A Nona Fernández la ciudad la sedujo dos veces. La más reciente fue de adolescente, cuando ya se perdía por barrios ajenos, caminando a casa desde el liceo de monjas en plena Avenida Matta donde estudió, en el trayecto a una marcha estudiantil o en sus años en el Campus Oriente de la Universidad Católica. De ahí su escritura retrovisora: Mapocho (2002), Av. 10 de julio Huamachuco (2007), Fuenzalida (2012) y Space Invaders (2013) no son sino un desborde de la memoria. Lo mismo El Taller y Liceo de Niñas, la obra suya y donde además actúa en el Teatro UC, dirigida por su pareja, Marcelo Leonart. En todas, la autora de 44 años expone sus recuerdos como nítidas fotografías de un país a oscuras. También las de un régimen tiritón ante una generación, la suya, abriéndose paso en el Santiago ochentero.

La primera vez fue mucho antes, cuando otros le hablaron de la ciudad. Fernández era solo una niña, con delantal cuadrillé, calcetas arriba y moño tirón, dispuesta a oírlo todo. Caminando a saltitos de la mano de su abuela materna, Blanca Gross, hija de un  obrero eléctrico alemán, supo que cuando ella tenía su edad, había presenciado el primer pestañeo de luces artificiales en la plaza de Armas de Santiago, en 1883. Pero cuando la nieta crece, comienza a escribir y decide convertir ese relato familiar en una crónica. Así asumió que su abuela le había mentido.

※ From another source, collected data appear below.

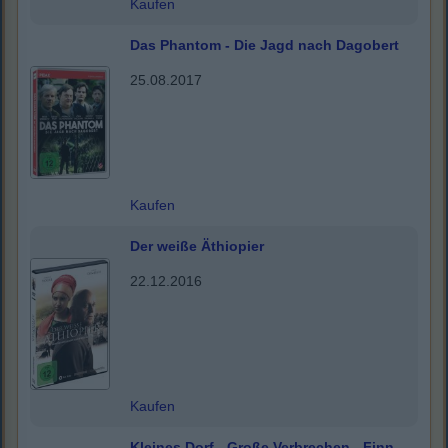
Kaufen
Das Phantom - Die Jagd nach Dagobert
25.08.2017
Kaufen
Der weiße Äthiopier
22.12.2016
Kaufen
Kleines Dorf - Große Verbrechen - Finn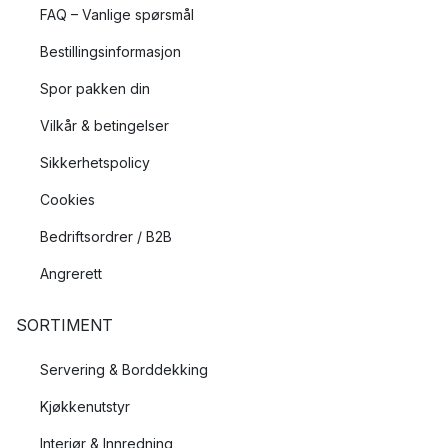
FAQ – Vanlige spørsmål
Bestillingsinformasjon
Spor pakken din
Vilkår & betingelser
Sikkerhetspolicy
Cookies
Bedriftsordrer / B2B
Angrerett
SORTIMENT
Servering & Borddekking
Kjøkkenutstyr
Interiør & Innredning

Blanca Gross había nacido recién 25 años después de ese día, en 1908. Con ese recuerdo falso incrustado a su historia familiar, a Nona Fernández no le quedó más alternativa que volver a cruzar la misma plaza de Armas con sus propios pies. El cruce entre sus recuerdos y los de otros forman un diminuto libro de poco más de cien páginas, al que tituló Chilean Electric, recién editado por Alquimia.

“Es una especie de genealogía personal de la luz. La historia de mi supuesto linaje ligado a la luz eléctrica de la ciudad a partir de mi bisabuelo. Pero es también la historia de una posta de registros”, dice Fernández. “Mi abuela, encerrada en su pieza oscura, me enseñó a fabular y a registrar historias del pasado. Me entregó su máquina de escribir, que guardo hasta el día de hoy, como herramienta de registro y de trabajo”, agrega.

Siempre ha visto en la ciudad una fuente de inspiración, ¿por qué?

Es una especie de obsesión para mí, y es que creo que las ciudades nos determinan, no sólo en nuestro accionar, sino que en todo. Nuestro estado anímico, nuestra memoria, nuestra historia, nuestro día a día es pauteado por ellas. Somos un poco la ciudad. Y ella es un poco nosotros. Desde Mapocho en adelante, a veces con mayor o menor protagonismo, Santiago es un escenario que habla mucho en mis libros.

Aquí se hace cargo de un recuerdo falso de su abuela. ¿Se puede reescribir la historia familiar y de un país a partir de eso? 

Originalmente quería escribir un libro de crónicas sobre Santiago. Historias personales vinculadas a la ciudad o de la ciudad vinculadas a historias personales. En ese ejercicio me pareció que la mejor crónica para entrar al libro era la escena que mi abuela me contaba con tanta pasión cuando yo era niña. Era un gran punto de partida, desde la oscuridad encender Santiago y el libro que ahí partiría. En el recorrido de esa escritura descubrí los desenfoques de la historia que me habían contado. Una historia que era más bien un recuerdo falso, y ahí el libro comenzó a tomar su propio camino. Un camino de luz y de sombras. De lo contado y no contado. De lo escrito y lo inventado. De la mentira y la verdad. De la ficción y del documental.